EXERCISE DATA Block Start

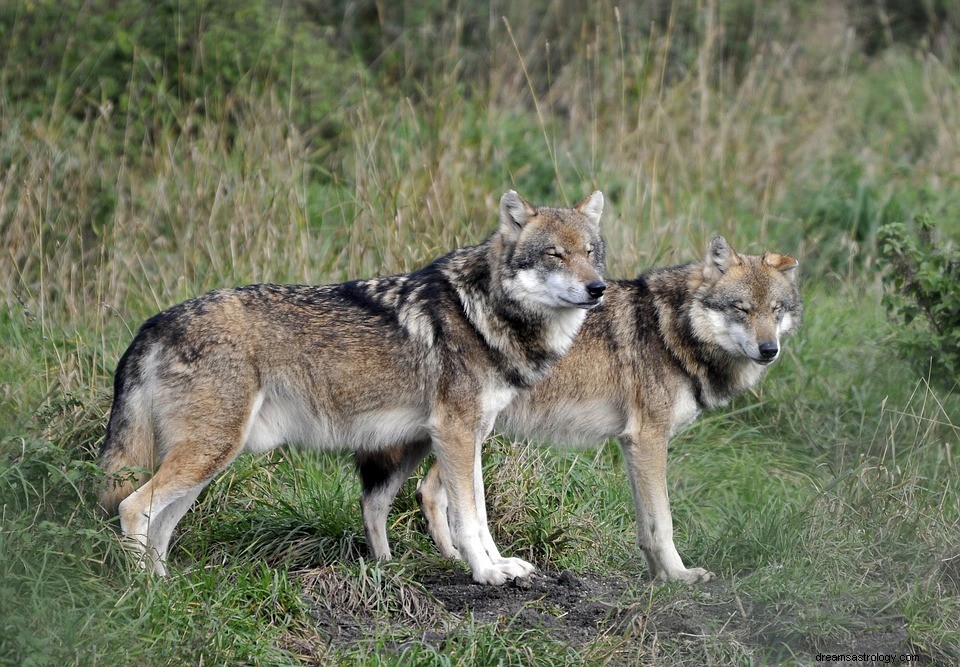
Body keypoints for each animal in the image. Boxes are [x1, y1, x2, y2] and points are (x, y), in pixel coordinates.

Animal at [99, 189, 608, 584]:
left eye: (589, 253)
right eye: (555, 255)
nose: (598, 288)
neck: (481, 313)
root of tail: (154, 322)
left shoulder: (472, 435)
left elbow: (478, 514)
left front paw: (500, 565)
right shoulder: (456, 434)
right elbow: (468, 518)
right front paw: (485, 573)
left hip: (209, 461)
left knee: (160, 525)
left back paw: (166, 585)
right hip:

EXERCISE DATA Block End

**WORK TASK**
Please repeat the records above word for word, and do not include the pictures.

**OUTPUT**
Body keypoints for each animal in the image. Boxes are [x1, y1, x2, y2] and points are (x, y), in pixel coordinates.

Animal at [99, 189, 608, 584]:
left eye: (589, 253)
right eye: (555, 255)
nose: (598, 288)
neck: (481, 313)
root of tail: (154, 322)
left shoulder: (472, 435)
left elbow: (478, 514)
left front paw: (500, 565)
right shoulder: (456, 434)
right elbow: (468, 518)
right front paw: (485, 573)
left hip: (209, 461)
left knee: (160, 525)
left back paw: (166, 585)
right hip:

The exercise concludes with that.